▶ [SELECTED PASSAGE]:

Configuration Overview

Typical LogML configuration file has the following structure:

version:         # <logml version>
stratification:  # how to split dataset to strata

# Kinds of analyses:

# EDA
eda:  # EDA.

# Survival analysis: univariate and multivariate cox/
survival_analysis:
# ML-based feature importance calculation.

modeling:


# Main section for DAG steps configuration
# Greedy split, Modeling steps, etc.
analysis:

# Report building configuration.
report:

Check detailed documentaiton on each section at logml.configuration.

Here is configuration file from the existing logml example:

# ./log_ml.sh pipeline run -p wine -c examples/wine/modeling.yaml -d examples/wine/wine.csv -n wine-modeling

version:                    1.0.0

dataset_metadata:
    modeling_specs:
        QUALITY:
            # We want to predict "quality" - regression problem.

▶ [COLLECTED MATERIAL]:
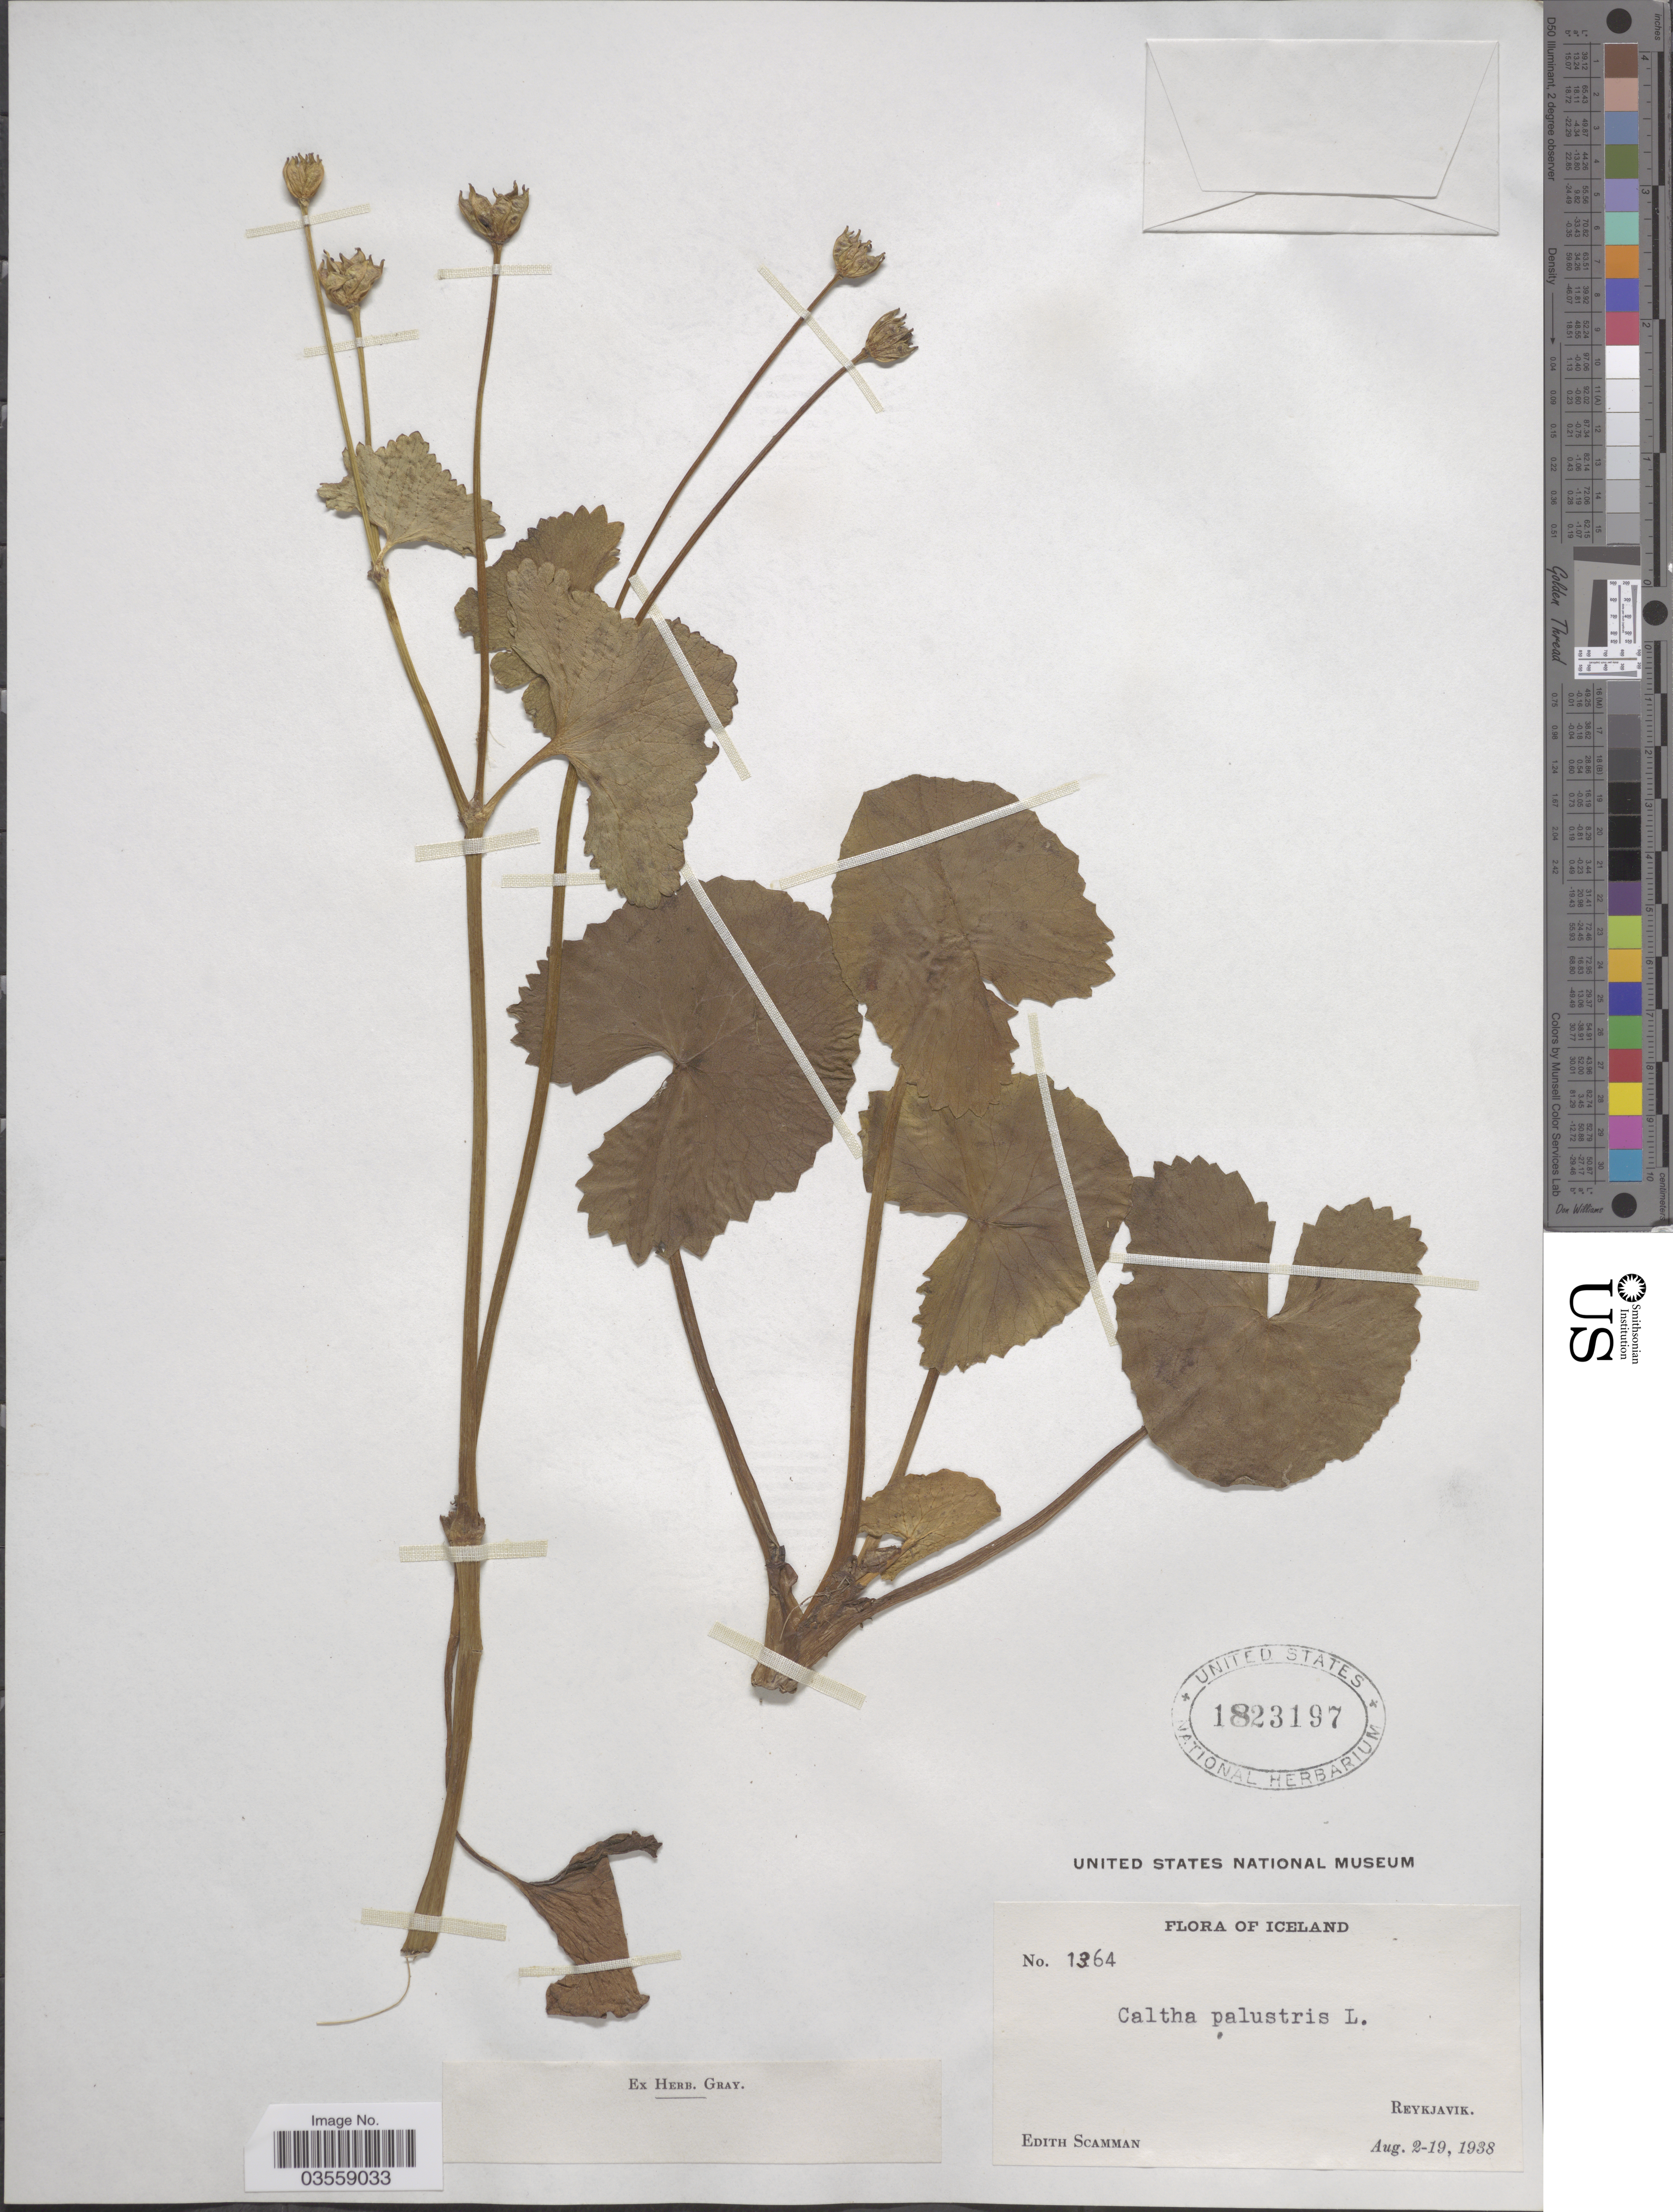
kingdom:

▶ [WHAT THE EXERCISE ASKS]:
Copy the stretch of the LogML configuration overview from "# Survival analysis: univariate" through "Modeling steps, etc.", changing "Greedy split" to "Random split". Rely only on the LogML configuration overview.

▶ [EXERCISE OUTPUT]:
# Survival analysis: univariate and multivariate cox/
survival_analysis:
# ML-based feature importance calculation.

modeling:


# Main section for DAG steps configuration
# Random split, Modeling steps, etc.